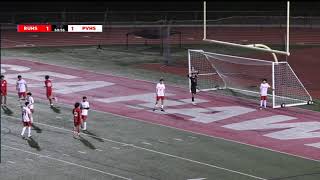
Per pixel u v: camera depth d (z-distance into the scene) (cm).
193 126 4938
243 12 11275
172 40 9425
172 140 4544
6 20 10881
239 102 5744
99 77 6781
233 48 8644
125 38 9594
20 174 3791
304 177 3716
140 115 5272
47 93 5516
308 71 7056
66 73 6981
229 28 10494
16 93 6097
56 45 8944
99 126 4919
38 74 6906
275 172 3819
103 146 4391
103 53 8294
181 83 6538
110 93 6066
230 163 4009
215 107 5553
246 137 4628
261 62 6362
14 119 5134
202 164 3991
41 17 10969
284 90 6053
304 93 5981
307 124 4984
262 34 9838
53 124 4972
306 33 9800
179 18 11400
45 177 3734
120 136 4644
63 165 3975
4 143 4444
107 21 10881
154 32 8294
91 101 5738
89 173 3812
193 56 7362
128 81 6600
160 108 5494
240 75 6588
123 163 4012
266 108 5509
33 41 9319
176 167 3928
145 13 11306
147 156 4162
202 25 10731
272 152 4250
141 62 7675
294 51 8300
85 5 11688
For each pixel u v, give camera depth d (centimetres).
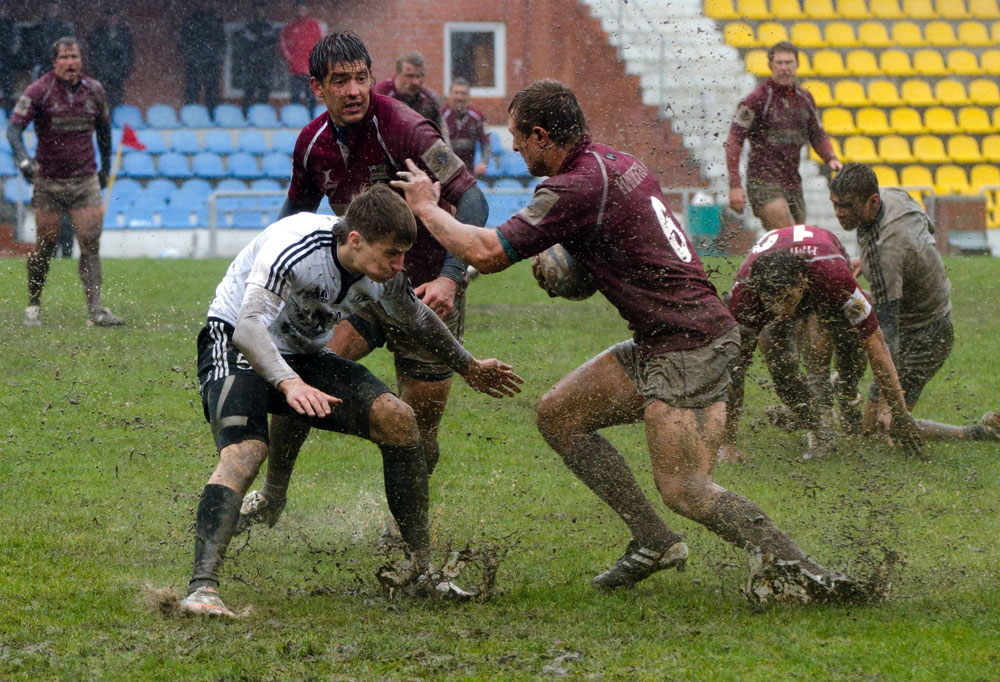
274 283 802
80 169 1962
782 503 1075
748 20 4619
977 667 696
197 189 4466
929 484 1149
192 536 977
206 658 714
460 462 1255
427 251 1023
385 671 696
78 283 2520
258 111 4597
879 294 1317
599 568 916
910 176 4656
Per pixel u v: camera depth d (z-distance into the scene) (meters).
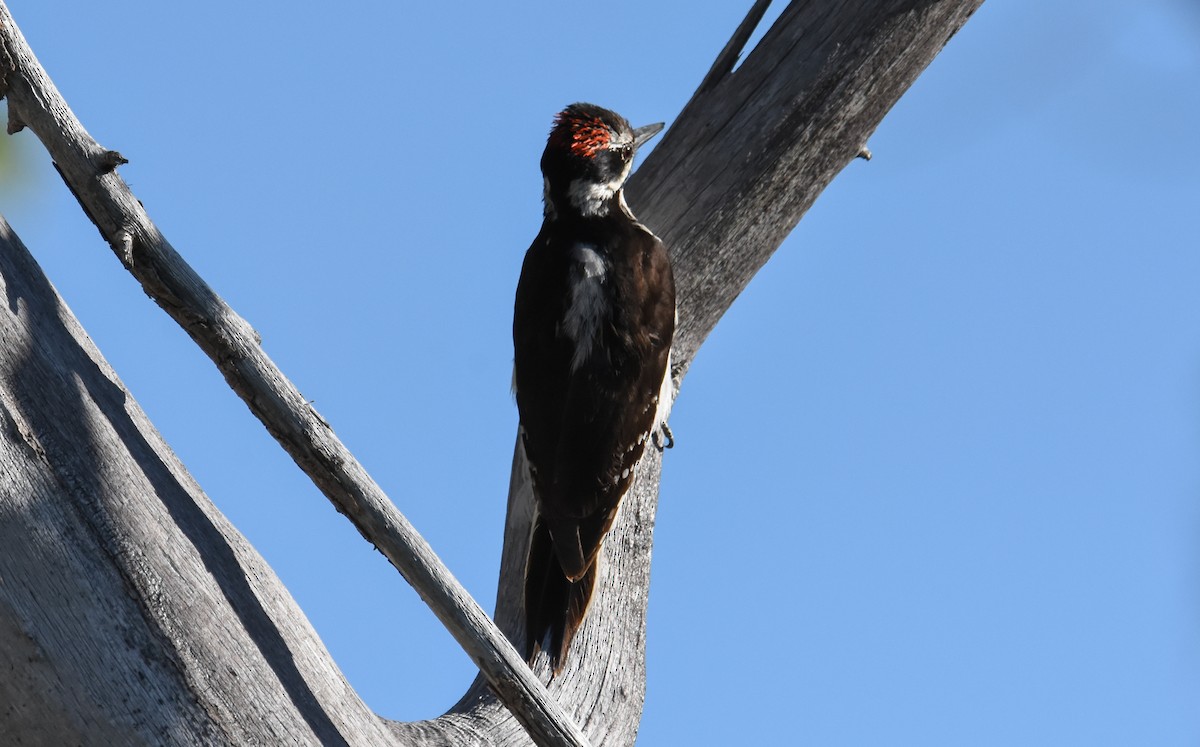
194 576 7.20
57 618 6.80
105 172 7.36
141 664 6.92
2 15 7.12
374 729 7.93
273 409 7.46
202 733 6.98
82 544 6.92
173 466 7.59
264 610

+ + + +

* The task:
Once you have checked each line above for the string "pixel", state how many lines contain it and add nothing more.

* Finished task:
3